Mark Basnage (Founder/Executive Director/Board)
Over the past 29 years, Mark Basnage’s education work has engaged him in some of America’s most disadvantaged communities and some of its wealthiest; on the East Coast and the West; in public, private, and charter schools, museums, and nonprofits. He has received fellowships from the Orion Society and The Fulbright Memorial Fund, and was among the first year recipients of Philadelphia’s Great Friends To Kids award. There are a number of recurring themes in Mark’s work, including technology, teacher expertise development, knowledge creation, and innovation. After an undergraduate degree at the University of Pennsylvania, he attained his masters degree from Stanford in Learning, Technology, and Design, where he was an active part of Stanford’s d.school community.
Soh Kim (Board)
Soh is an educator and a researcher of Mechanical Engineering at Stanford University.
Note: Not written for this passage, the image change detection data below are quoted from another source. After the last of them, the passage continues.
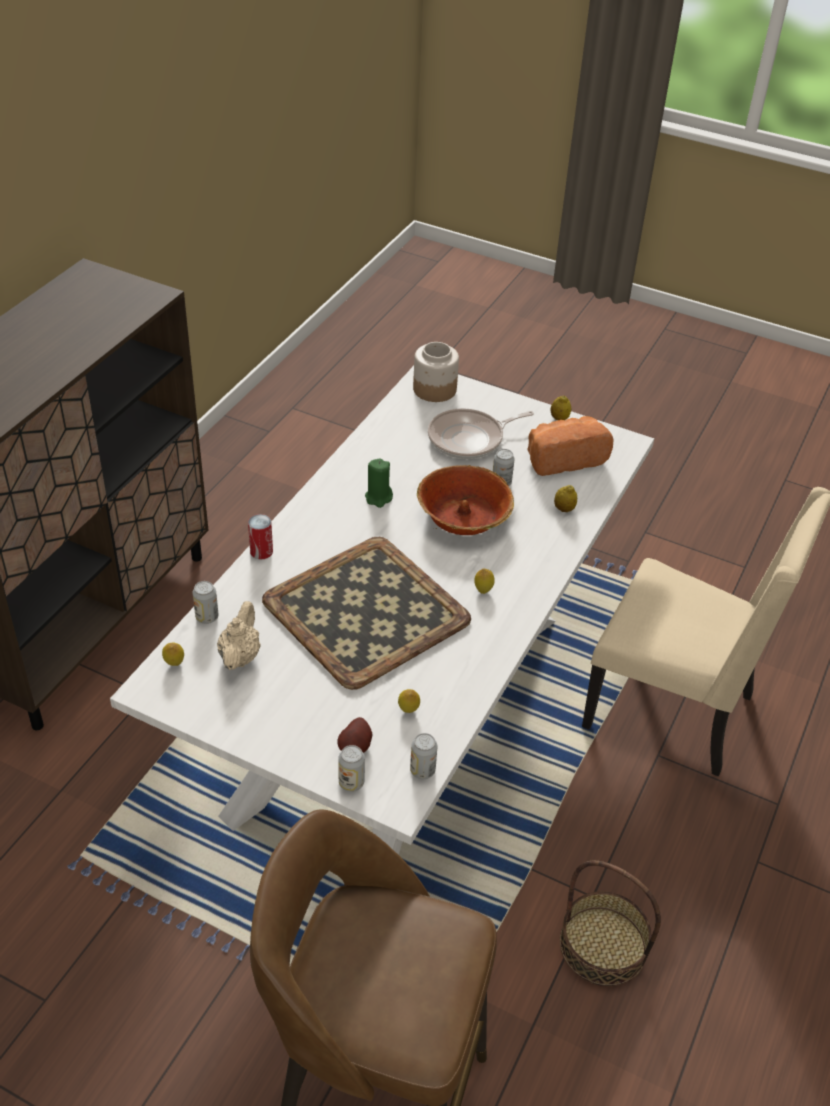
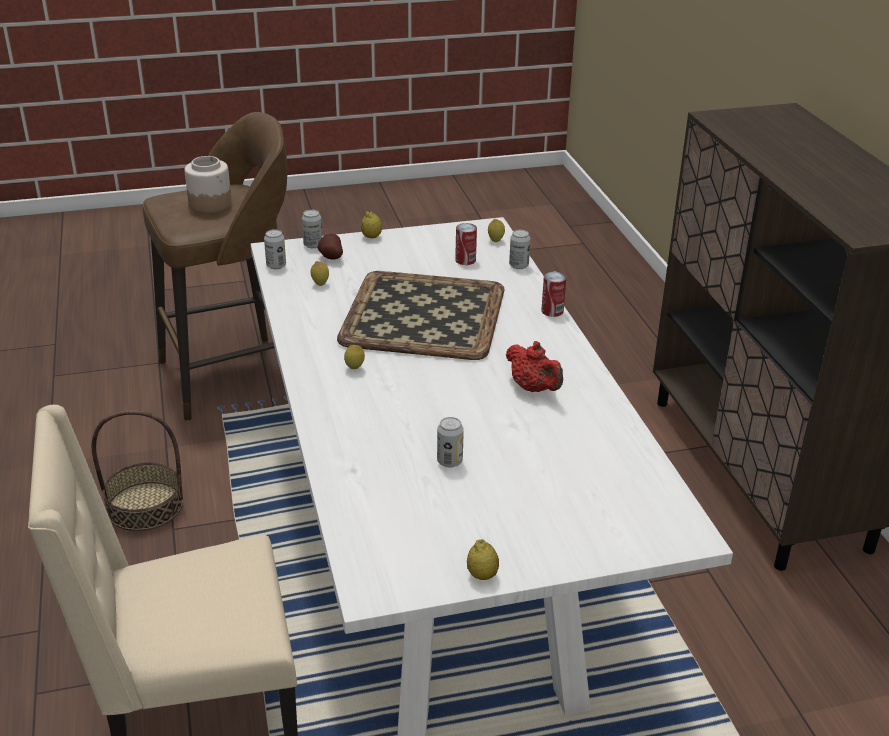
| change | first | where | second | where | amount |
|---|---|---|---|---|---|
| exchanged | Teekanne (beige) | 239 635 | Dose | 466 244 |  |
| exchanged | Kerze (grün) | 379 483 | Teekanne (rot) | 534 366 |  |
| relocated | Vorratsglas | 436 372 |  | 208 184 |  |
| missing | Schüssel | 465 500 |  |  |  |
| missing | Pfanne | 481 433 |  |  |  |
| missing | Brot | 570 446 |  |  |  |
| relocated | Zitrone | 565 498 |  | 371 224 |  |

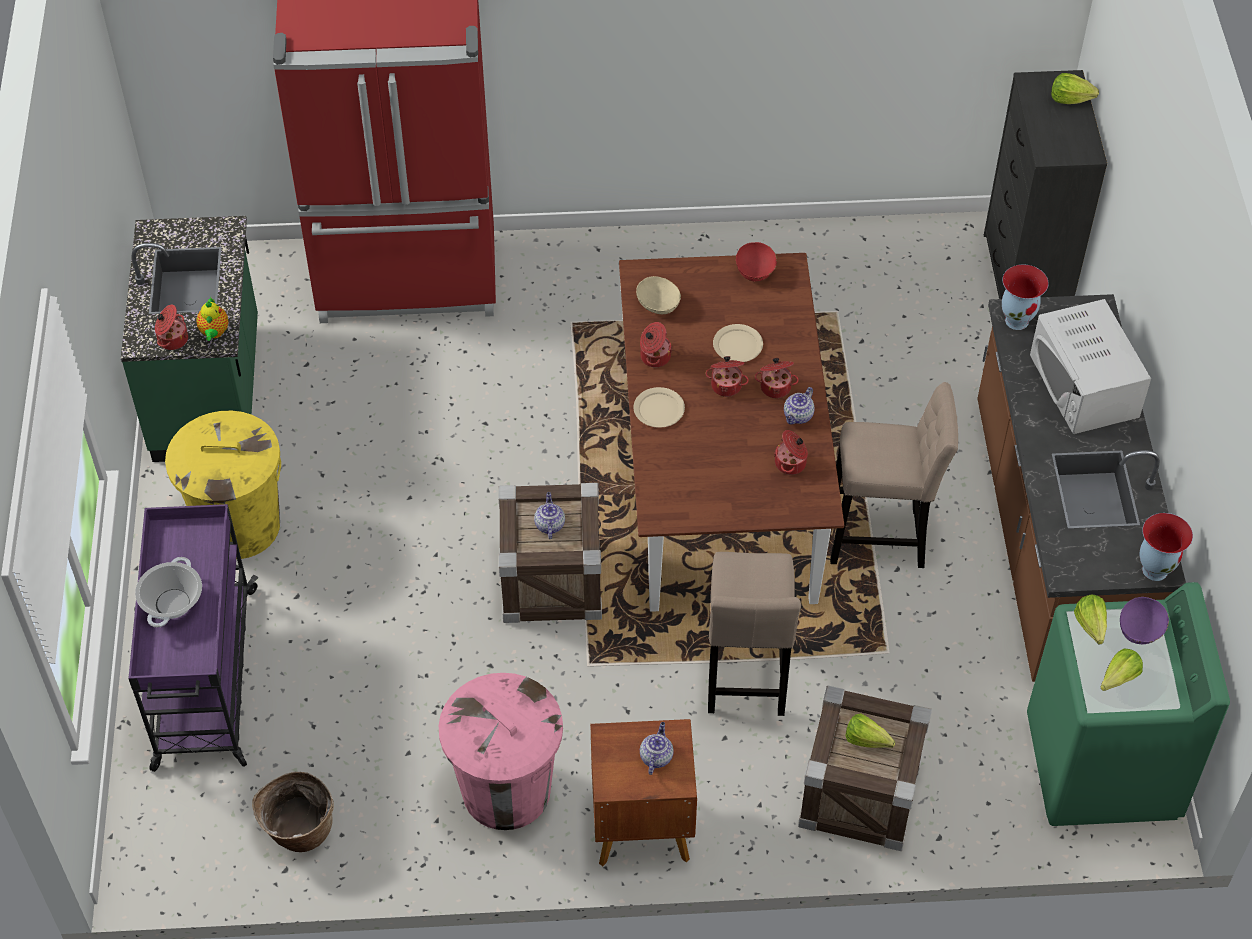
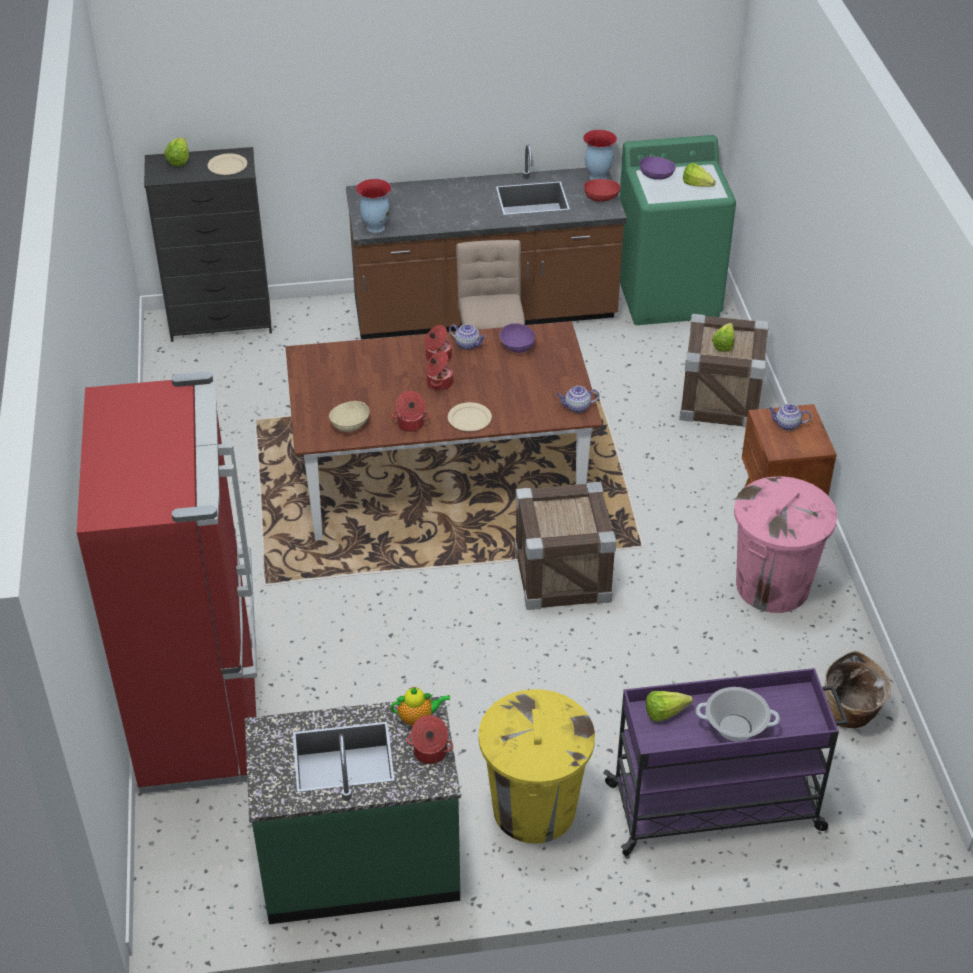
| change | first | where | second | where | amount |
|---|---|---|---|---|---|
| relocated | Teekanne | 549 515 |  | 578 399 |  |
| missing | Hocker (beige) | 754 634 |  |  |  |
| relocated | Teller (beige) | 738 343 |  | 227 164 |  |
| relocated | Schüssel (rot) | 756 261 |  | 602 190 |  |
| exchanged | Kochtopf | 791 452 | Schüssel (lila) | 517 338 |  |
| missing | Mikrowelle (weiß) | 1090 366 |  |  |  |
| relocated | Salatkopf | 1090 619 |  | 669 706 |  |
She is also the founder of FoodInno Institute, the community to bring together academic researchers, entrepreneurs, chefs, designers, and students to share perspectives of food innovation and to design the future of food.
Her model of the food innovation accelerates students’ understanding of food design by solving food challenges through collaborative efforts. She is currently expanding her education model to the level to help corporations and start-ups to innovate at Stanford University.